*Exercise data:*
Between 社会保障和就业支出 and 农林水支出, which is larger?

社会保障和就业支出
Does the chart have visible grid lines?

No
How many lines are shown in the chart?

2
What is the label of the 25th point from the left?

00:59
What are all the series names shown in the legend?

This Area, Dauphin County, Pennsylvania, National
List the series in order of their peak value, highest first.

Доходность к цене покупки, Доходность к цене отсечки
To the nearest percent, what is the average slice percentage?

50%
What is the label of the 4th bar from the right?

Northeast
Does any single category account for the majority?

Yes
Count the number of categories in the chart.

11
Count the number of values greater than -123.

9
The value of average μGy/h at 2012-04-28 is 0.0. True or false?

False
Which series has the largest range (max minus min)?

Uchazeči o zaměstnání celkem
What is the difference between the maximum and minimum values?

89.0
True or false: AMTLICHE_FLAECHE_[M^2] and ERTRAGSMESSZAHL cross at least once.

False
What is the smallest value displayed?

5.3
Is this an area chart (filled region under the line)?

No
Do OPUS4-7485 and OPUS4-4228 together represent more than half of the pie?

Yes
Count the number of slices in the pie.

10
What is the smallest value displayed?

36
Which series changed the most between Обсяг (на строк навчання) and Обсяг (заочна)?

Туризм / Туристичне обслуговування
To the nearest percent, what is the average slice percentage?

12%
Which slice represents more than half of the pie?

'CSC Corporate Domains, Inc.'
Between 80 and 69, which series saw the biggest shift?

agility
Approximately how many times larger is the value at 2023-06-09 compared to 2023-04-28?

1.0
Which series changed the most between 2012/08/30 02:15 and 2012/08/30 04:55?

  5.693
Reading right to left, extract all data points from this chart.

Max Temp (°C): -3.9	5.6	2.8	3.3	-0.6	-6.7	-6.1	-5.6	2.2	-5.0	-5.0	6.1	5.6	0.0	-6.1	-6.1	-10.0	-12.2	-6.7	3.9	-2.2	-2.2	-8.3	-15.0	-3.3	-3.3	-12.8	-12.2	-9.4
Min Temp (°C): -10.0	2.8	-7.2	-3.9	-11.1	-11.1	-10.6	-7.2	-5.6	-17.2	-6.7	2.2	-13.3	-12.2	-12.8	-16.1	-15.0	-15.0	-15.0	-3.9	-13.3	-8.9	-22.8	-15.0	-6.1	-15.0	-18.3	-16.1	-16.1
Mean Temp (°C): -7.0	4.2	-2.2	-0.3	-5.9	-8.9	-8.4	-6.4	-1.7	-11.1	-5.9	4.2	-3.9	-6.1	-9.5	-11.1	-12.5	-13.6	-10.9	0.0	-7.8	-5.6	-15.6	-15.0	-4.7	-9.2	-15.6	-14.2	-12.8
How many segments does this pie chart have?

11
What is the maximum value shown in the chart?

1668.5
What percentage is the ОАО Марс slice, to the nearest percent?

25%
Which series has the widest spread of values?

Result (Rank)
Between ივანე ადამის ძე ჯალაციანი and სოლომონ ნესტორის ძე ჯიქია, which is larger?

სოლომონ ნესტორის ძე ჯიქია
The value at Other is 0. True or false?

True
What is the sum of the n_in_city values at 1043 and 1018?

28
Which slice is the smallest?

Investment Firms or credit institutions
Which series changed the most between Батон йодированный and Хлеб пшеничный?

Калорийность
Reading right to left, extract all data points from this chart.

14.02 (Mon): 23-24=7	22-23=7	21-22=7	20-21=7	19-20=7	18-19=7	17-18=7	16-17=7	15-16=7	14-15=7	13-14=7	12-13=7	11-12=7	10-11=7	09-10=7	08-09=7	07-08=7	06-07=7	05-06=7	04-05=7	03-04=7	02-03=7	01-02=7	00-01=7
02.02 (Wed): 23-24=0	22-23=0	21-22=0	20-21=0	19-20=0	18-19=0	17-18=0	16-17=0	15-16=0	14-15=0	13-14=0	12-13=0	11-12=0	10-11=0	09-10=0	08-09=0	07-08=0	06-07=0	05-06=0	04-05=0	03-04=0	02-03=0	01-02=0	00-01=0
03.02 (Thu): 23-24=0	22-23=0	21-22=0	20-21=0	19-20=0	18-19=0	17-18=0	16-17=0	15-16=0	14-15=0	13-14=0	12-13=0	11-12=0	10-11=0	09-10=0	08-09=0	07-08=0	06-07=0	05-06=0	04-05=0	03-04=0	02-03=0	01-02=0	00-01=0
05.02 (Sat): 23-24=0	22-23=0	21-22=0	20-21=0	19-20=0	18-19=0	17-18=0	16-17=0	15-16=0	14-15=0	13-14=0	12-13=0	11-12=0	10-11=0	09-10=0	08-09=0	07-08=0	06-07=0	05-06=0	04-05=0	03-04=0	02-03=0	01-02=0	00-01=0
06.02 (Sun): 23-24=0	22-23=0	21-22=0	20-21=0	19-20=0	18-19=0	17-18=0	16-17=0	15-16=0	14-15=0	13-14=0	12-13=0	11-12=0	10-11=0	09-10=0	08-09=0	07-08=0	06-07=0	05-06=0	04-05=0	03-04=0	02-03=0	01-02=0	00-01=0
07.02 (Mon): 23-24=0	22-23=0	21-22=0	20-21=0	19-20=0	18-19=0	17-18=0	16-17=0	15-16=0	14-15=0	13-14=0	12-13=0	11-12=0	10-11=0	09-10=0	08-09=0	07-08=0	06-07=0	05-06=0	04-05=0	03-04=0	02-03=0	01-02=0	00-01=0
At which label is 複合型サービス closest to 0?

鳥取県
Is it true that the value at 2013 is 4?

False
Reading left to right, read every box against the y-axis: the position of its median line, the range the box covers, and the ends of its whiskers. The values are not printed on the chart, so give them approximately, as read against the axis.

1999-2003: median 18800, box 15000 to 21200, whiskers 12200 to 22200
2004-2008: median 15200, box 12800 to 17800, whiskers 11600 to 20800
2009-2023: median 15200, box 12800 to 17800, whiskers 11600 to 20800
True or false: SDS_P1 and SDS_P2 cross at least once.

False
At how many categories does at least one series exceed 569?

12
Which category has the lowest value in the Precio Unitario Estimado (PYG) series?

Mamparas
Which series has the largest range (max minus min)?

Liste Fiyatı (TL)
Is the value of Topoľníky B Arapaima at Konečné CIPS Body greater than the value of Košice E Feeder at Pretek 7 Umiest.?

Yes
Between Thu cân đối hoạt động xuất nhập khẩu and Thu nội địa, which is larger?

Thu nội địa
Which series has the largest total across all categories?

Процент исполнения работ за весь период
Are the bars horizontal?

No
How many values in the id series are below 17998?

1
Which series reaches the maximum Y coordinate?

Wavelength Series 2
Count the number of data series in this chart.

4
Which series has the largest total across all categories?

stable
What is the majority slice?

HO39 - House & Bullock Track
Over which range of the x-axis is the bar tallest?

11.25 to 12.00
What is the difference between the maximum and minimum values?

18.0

*Problem details:*
Collect every line in the listing above that contains the string "maximum" and reproduce each one in full.

*Answer to the exercise:*
What is the difference between the maximum and minimum values?
What is the maximum value shown in the chart?
Which series reaches the maximum Y coordinate?
What is the difference between the maximum and minimum values?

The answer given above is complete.